Breathing hard, she stood up, dusted herself off, and bowed deeply to an imaginary audience. "Wow, that was quite something," she muttered to herself.
Then she turned, and saw that the doorway at the end of the corridor was blocked by a set of thin lasers, spaced closely to each other.
"Damn!" She walked over to examine the doorway. These laser were single sided affairs, all lined up against one side of the door. The spacing between each pair of lasers was barely thick enough for her to stick a finger through. Even without a scanner she could feel the heat they gave off. Her left boot was already a victim of cautery, its sole a syrupy goop which was just slowly hardening. She wasn't exactly interested in turning the rest of her body into a similar mess.
She walked to the other side of the doorway, hoping that a change of perspective would help her think though this one.
It didn't. The laser doorway still looked as unpassable as ever.

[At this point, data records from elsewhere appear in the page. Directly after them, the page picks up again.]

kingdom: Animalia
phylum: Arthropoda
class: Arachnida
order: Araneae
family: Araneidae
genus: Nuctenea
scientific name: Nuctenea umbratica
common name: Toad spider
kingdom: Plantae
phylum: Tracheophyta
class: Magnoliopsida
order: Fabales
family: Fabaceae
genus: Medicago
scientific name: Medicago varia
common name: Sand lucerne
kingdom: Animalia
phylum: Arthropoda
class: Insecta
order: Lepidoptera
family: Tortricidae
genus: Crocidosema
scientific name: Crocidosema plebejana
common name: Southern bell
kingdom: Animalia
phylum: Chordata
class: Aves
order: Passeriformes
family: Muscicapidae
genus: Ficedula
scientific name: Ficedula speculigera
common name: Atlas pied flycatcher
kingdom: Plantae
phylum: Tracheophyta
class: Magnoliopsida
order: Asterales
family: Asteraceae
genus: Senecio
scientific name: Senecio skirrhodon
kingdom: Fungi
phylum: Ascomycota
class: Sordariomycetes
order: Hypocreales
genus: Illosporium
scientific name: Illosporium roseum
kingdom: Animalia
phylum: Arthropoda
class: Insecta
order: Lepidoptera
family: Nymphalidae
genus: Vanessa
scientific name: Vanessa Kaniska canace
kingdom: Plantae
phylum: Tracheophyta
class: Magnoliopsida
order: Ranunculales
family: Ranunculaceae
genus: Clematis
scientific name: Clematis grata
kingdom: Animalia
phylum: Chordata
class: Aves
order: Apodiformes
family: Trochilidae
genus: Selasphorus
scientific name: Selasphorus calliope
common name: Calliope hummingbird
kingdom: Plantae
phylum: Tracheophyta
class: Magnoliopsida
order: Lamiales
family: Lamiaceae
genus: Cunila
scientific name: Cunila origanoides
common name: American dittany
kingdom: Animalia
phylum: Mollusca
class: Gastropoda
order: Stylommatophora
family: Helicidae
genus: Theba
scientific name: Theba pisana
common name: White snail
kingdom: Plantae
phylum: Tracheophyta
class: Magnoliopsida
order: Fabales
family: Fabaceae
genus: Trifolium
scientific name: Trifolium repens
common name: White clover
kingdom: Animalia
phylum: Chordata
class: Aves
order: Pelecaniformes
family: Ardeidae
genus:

Damn. What had she been expecting anyway? Would a different angle of viewing the lasers have changed the way it was?
A different angle.
A thought suddenly struck her. Did she have a piece of glass anywhere? No matter. Punching up her transporter buffer index, she searched for a clear material of the largest refractive index and found one, a dense, heavy duty plastic which had higher tensile strength than even transparent aluminum. She procured a triangular lump of it, about ten inches high, then carefully slid it in front of the bottom few laser generators.
It worked. The prism refracted the laser light at an obtuse angle, away from the median, leaving Ro with a space to crawl under. Which she promptly did. Then she just as carefully pulled the triangular prism out of the laser matrix and vanished it back into her transporter buffer. "I am a genius," she muttered to herself.
She was standing in a cul-de-sac of sorts. Walking through the other arched doorway, she guessed she didn't know what to expect.
Certainly not the absolute darkness she was abruptly plunged into.